> 任务要求: 把下面清单里的所有行整理成编号列表，跳过空行，答案中不要包含图片。

> 所给清单:
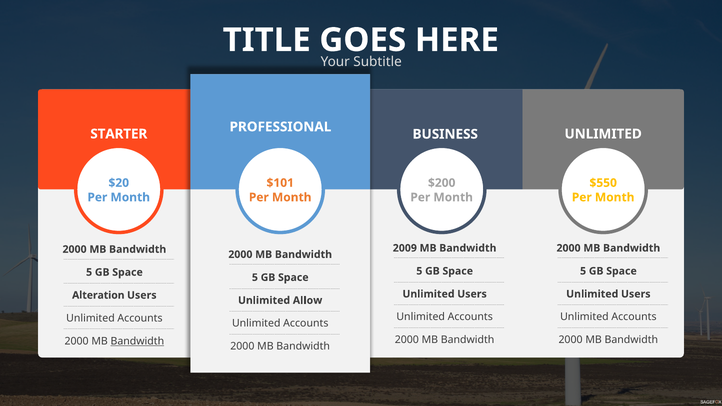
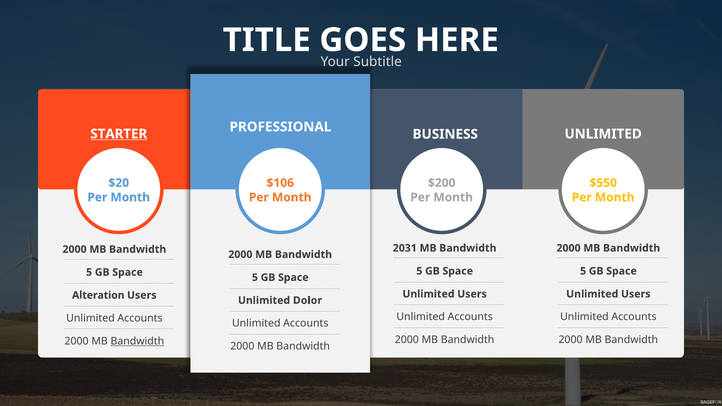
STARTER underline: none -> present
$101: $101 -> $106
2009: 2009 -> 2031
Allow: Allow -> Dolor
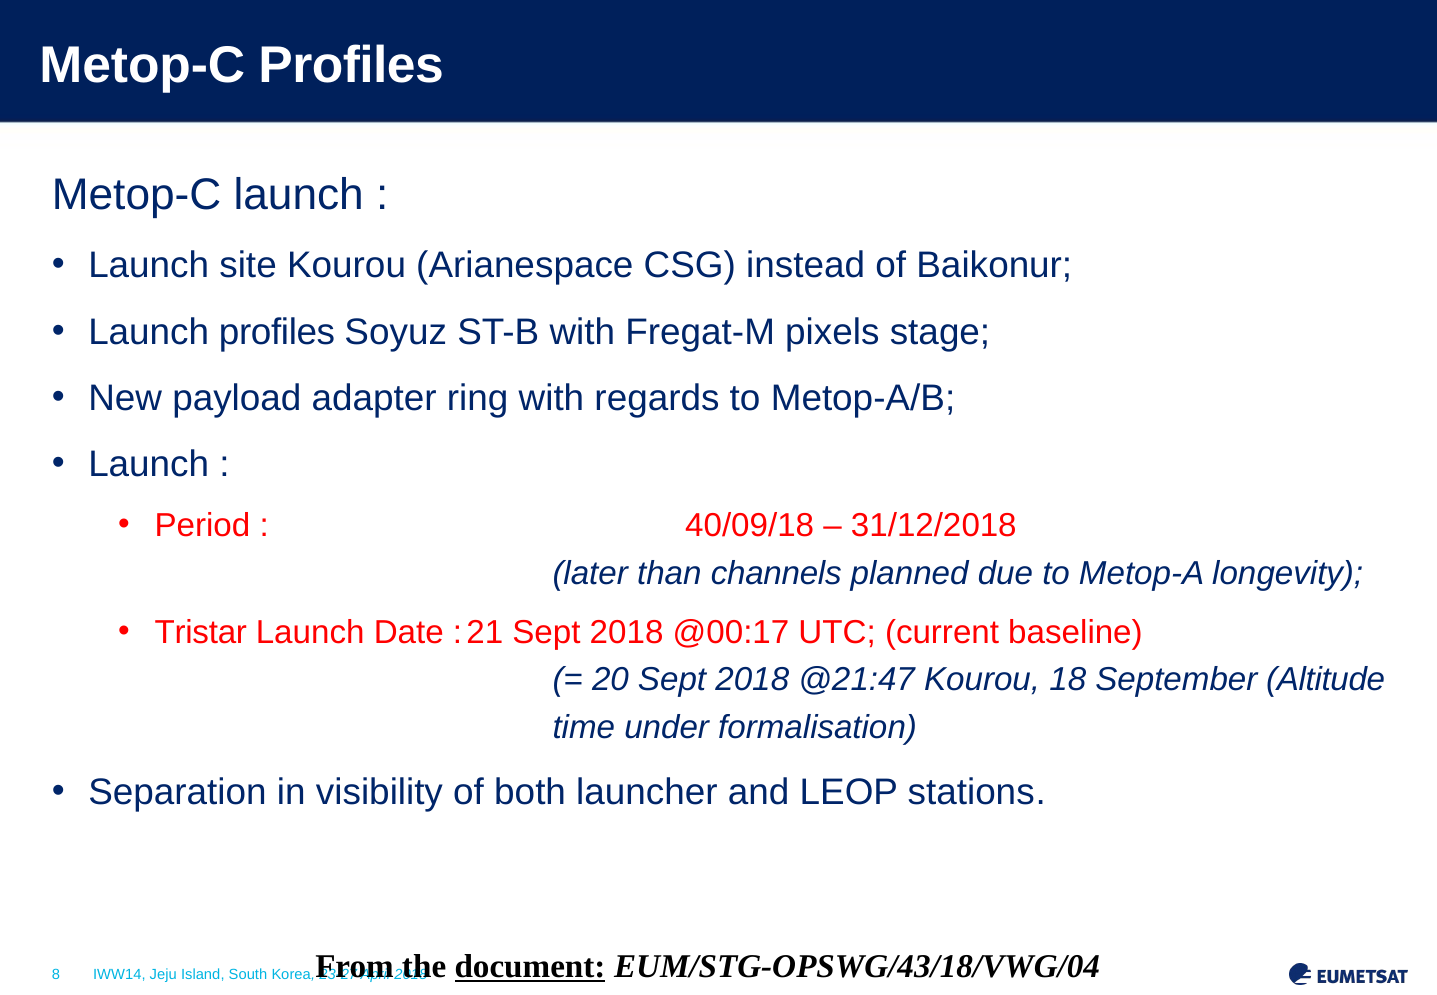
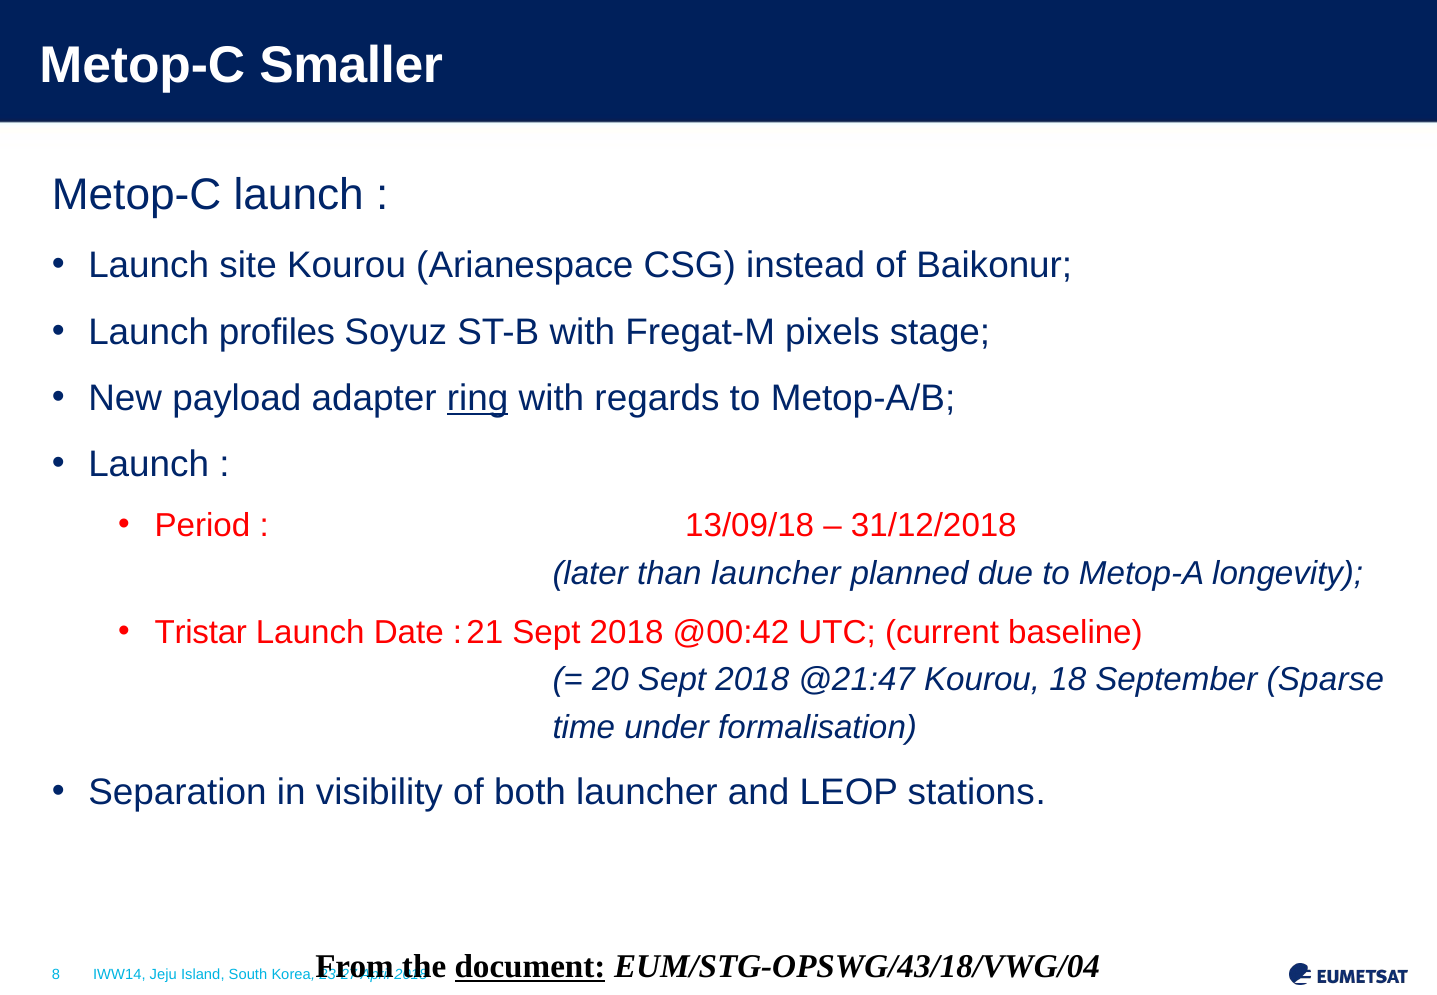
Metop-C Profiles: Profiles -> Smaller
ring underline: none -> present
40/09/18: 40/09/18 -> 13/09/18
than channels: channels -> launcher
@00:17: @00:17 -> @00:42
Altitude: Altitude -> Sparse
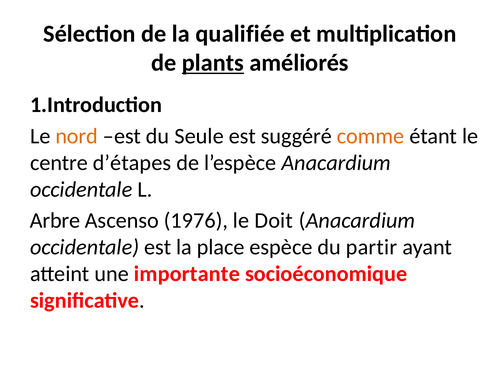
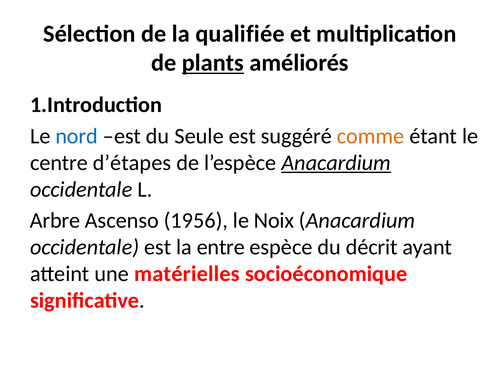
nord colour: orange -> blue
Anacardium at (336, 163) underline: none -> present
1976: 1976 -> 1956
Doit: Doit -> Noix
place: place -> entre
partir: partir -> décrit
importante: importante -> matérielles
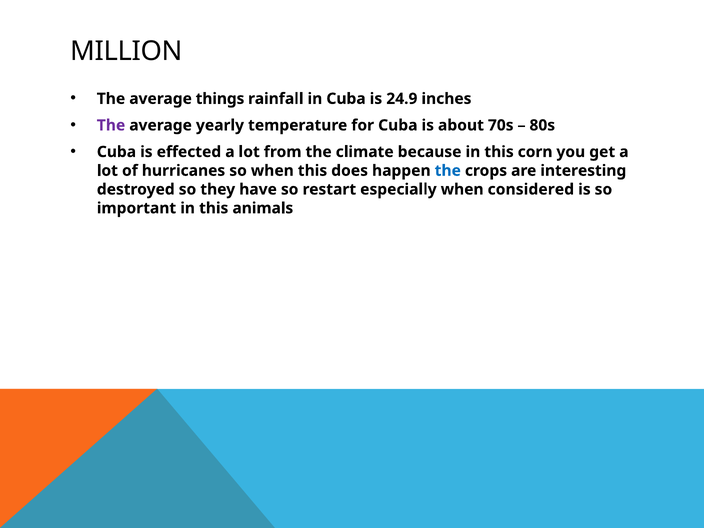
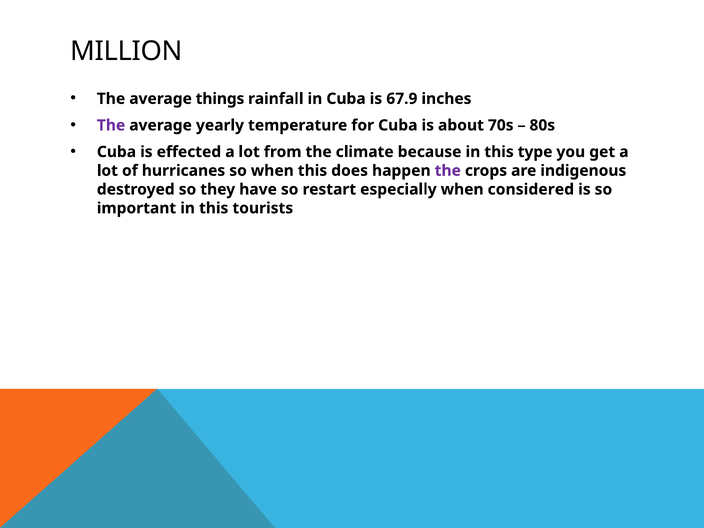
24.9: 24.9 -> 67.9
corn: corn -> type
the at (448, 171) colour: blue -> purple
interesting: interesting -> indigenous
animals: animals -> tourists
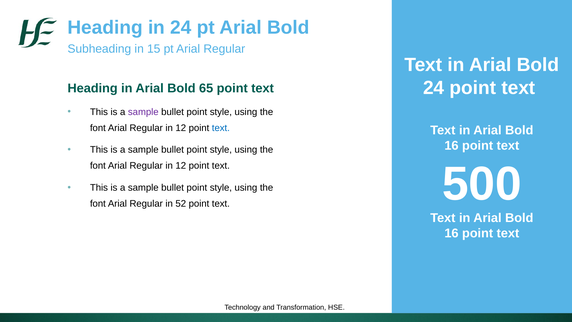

> 完整回答:
1. STARTER underline: none -> present
2. $101: $101 -> $106
3. 2009: 2009 -> 2031
4. Allow: Allow -> Dolor
5. Metop-C Profiles: Profiles -> Smaller
6. ring underline: none -> present
7. 40/09/18: 40/09/18 -> 13/09/18
8. than channels: channels -> launcher
9. @00:17: @00:17 -> @00:42
10. Altitude: Altitude -> Sparse
11. nord colour: orange -> blue
12. Anacardium at (336, 163) underline: none -> present
13. 1976: 1976 -> 1956
14. Doit: Doit -> Noix
15. place: place -> entre
16. partir: partir -> décrit
17. importante: importante -> matérielles
18. 24.9: 24.9 -> 67.9
19. corn: corn -> type
20. the at (448, 171) colour: blue -> purple
21. interesting: interesting -> indigenous
22. animals: animals -> tourists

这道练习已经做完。